Now in the room where the 322 is there is a single cable from the wall that goes into a separator. The separator has a single INPUT on one side and on the other side a Satelite 1 IN and satelite 2 IN. There are two short cables that go out from the satelite 1 IN and Satelite 2 IN to the 322 receiver's Satelite IN 1 and Satelite IN 2. This connection works fine for the one TV that the 322 is connected to. I can't get the 2nd TV to connect. I took the 322 to the room that the 2nd TV is in and direct connected it and the TV worked. I'm thinking somewhere I have a splitter backwards or should be using something else besides the splitter or diplixer or separator. Any help on my connections would be highly appreciated.


----------



## BNUMM (Dec 24, 2006)

You need two diplexers. One will go before the separator. The coax that is connected to the in/out of the first diplexer will be connected to the in/out of the second diplexer. The sat. port will be connected to the separator.

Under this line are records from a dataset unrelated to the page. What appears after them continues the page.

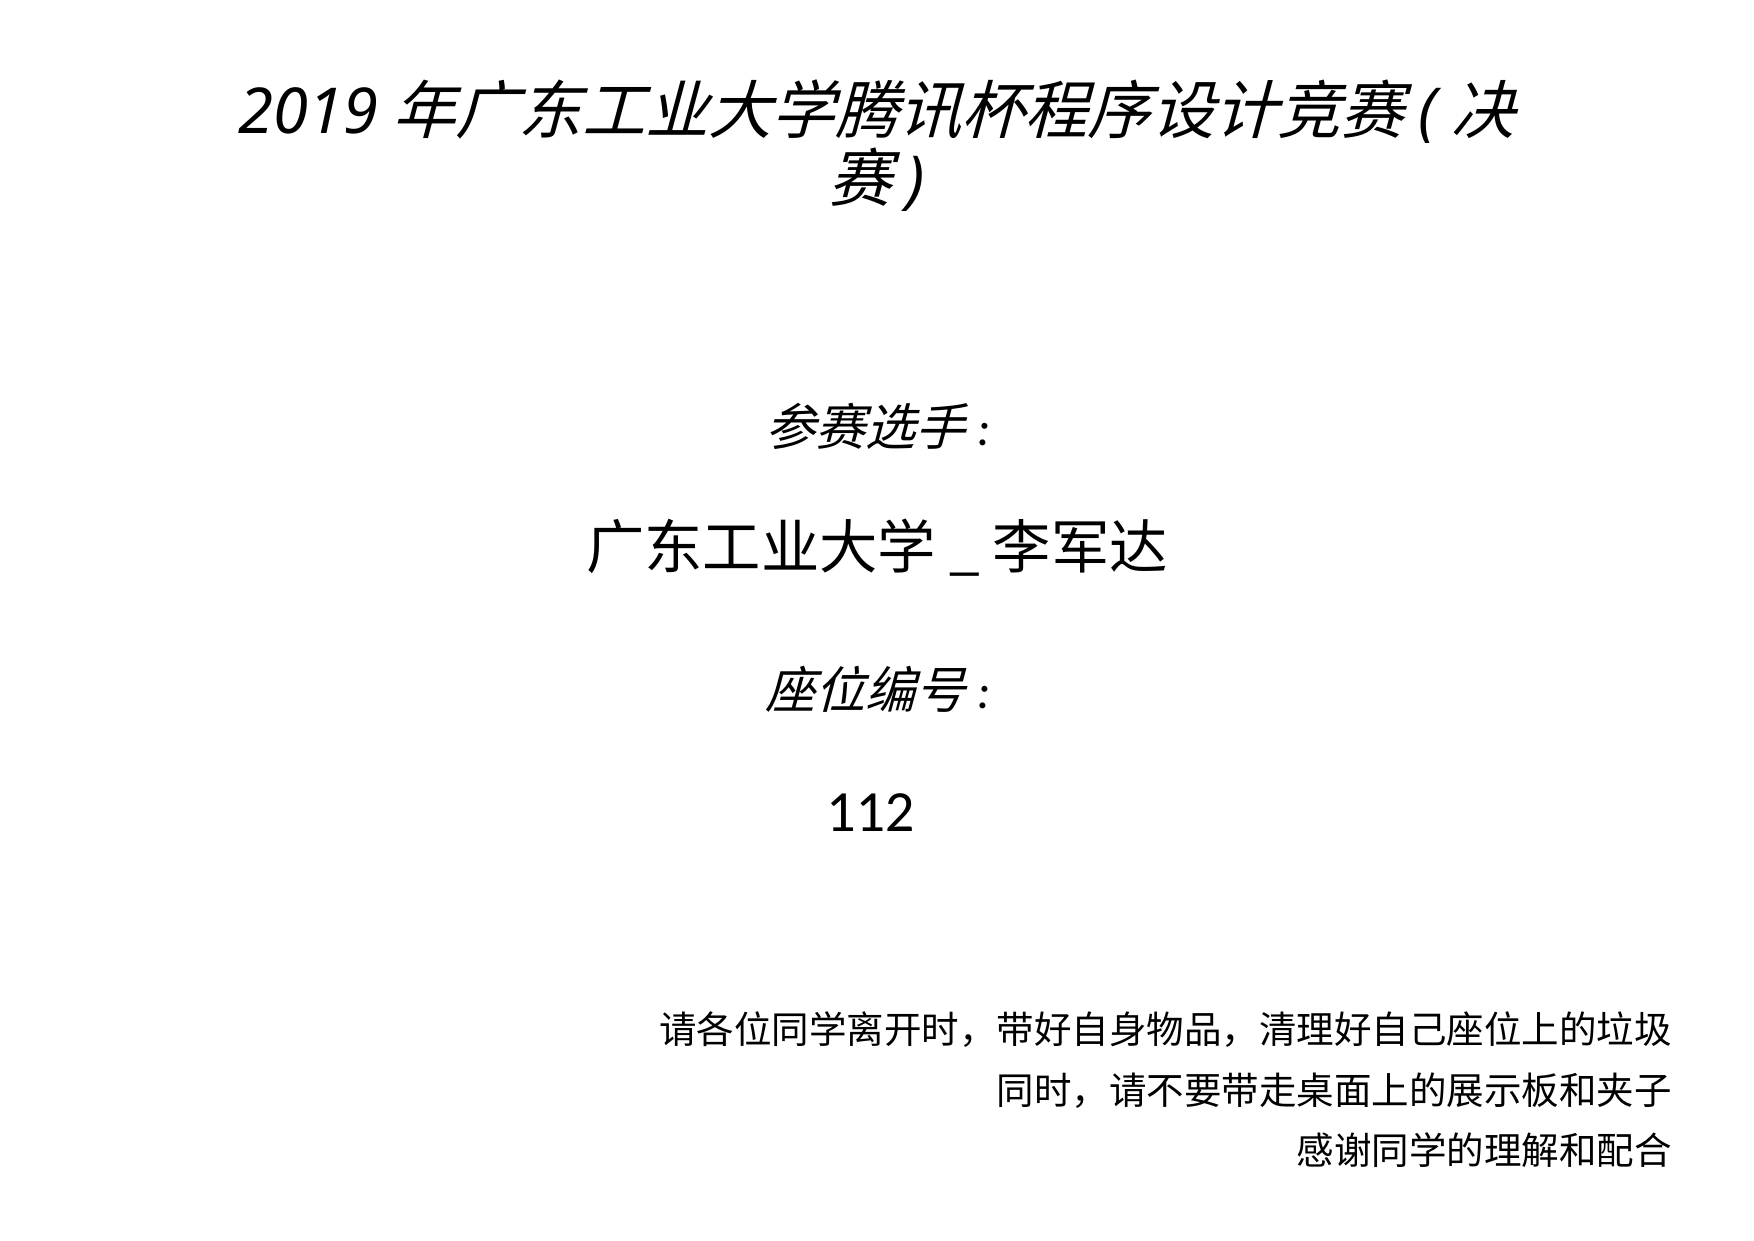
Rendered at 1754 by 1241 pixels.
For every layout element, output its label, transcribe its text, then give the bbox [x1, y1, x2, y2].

text_box 请各位同学离开时，带好自身物品，清理好自己座位上的垃圾 [630, 998, 1687, 1059]
title 2019年广东工业大学腾讯杯程序设计竞赛(决赛) [178, 71, 1576, 224]
text_box 参赛选手: [750, 388, 1004, 463]
text_box 同时，请不要带走桌面上的展示板和夹子 [630, 1059, 1687, 1119]
text_box 感谢同学的理解和配合 [630, 1119, 1687, 1180]
text_box 广东工业大学_李军达 [566, 502, 1188, 588]
text_box 座位编号: [750, 651, 1004, 727]
text_box 112 [610, 765, 1144, 851]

The vhf/uhf will be connected to the TV2 output on the 322.


----------



## dahenny (Apr 16, 2007)

What BNUMM said...simply, TV3 MUST be connected to the "home distribution" of the 322.


----------



## bobed2121 (Apr 5, 2007)

I tried this but something is still wrong. My room where my TV and 322 are has one coax cable from the wall. If I follow your instructions that cable goes into my diplexer IN/OUT connection. Then from there I'm left with UHF/VHF and SAT ports. From the UHF/VHF port I run a single cable to the 322 Home distribution connector TV 2 and from the SAT port a single cable to the separator INPUT. Then the separator outputs SAT 1 and SAT 2 go the the SAT 1 and SAT 2 inputs of the 322 respectively. Does that sound right?


----------